Une semaine avant la reprise des discussions à l'Assemblée Nationale, la commission des Lois de la chambre des députés a adopté des amendements en modifiant le projet de loi remis par le gouvernement.Un amendement réaffirme « le bénéfice de l'exception pour copie privée ». La modalité de la copie privée (nombre de copies, mode d'exploitation et techniques de protection) devra être fixée par « un collège de médiateurs ».
Toute une série d'amendements prévoit la classification des infractions mais le montant des amendes encourues par un internaute téléchargeant des oeuvres sans en avoir acquitté les droits a été revu à la baisse.
Le gouvernement prévoyait des peines de prison, la commission des Lois les a conservées pour les éditeurs de logiciels, permettant ou incitant ainsi l'internaute à tomber dans l'illégalité.
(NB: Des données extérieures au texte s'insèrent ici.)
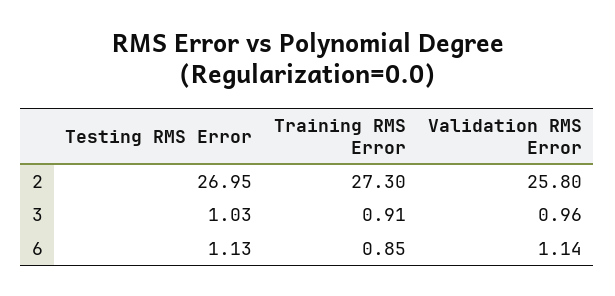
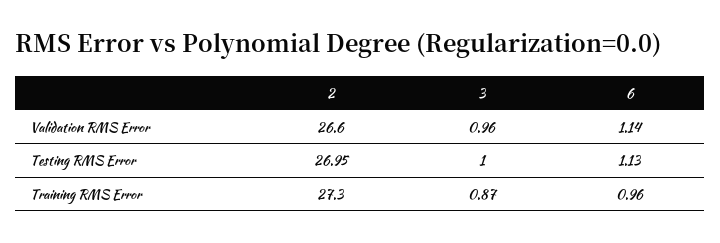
  {
    "Testing RMS Error": {
      "2": 26.95,
-     "3": 1.03,
+     "3": 1,
      "6": 1.13
    },
    "Training RMS Error": {
      "2": 27.3,
-     "3": 0.91,
+     "3": 0.87,
-     "6": 0.85
+     "6": 0.96
    },
    "Validation RMS Error": {
-     "2": 25.8,
+     "2": 26.6,
      "3": 0.96,
      "6": 1.14
    }
  }

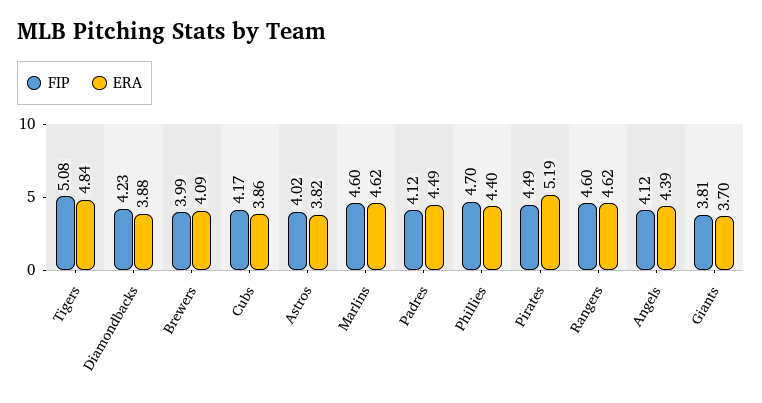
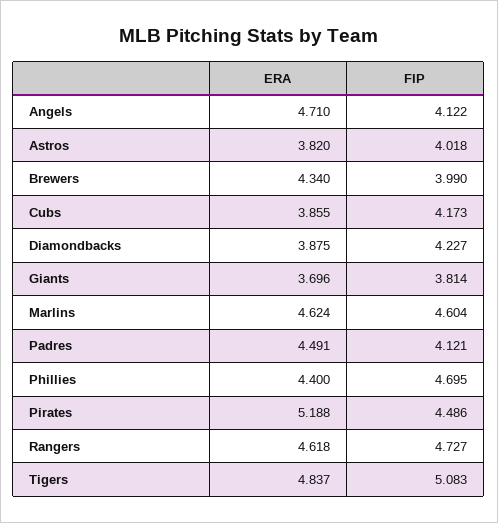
  {
    "FIP": {
      "Tigers": 5.083,
      "Diamondbacks": 4.227,
      "Brewers": 3.99,
      "Cubs": 4.173,
      "Astros": 4.018,
      "Marlins": 4.604,
      "Padres": 4.121,
      "Phillies": 4.695,
      "Pirates": 4.486,
-     "Rangers": 4.6,
+     "Rangers": 4.727,
      "Angels": 4.122,
      "Giants": 3.814
    },
    "ERA": {
      "Tigers": 4.837,
      "Diamondbacks": 3.875,
-     "Brewers": 4.09,
+     "Brewers": 4.34,
      "Cubs": 3.855,
      "Astros": 3.82,
      "Marlins": 4.624,
      "Padres": 4.491,
      "Phillies": 4.4,
      "Pirates": 5.188,
      "Rangers": 4.618,
-     "Angels": 4.39,
+     "Angels": 4.71,
      "Giants": 3.696
    }
  }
La prison pourra être requise également dans le cas du contournement des moyens de sécurité et ce selon 3 niveaux.
Grande nouveauté : un internaute qui téléchargera un titre ou un film pour son usage personnel pourra être passible d'une amende de 38 euros. Cette amende sera portée à 150 euros si l'internaute propose à son tour le fichier en partage.
Les FAI de leur côté devront sensibiliser leurs abonnés sur les dangers du téléchargement illégal.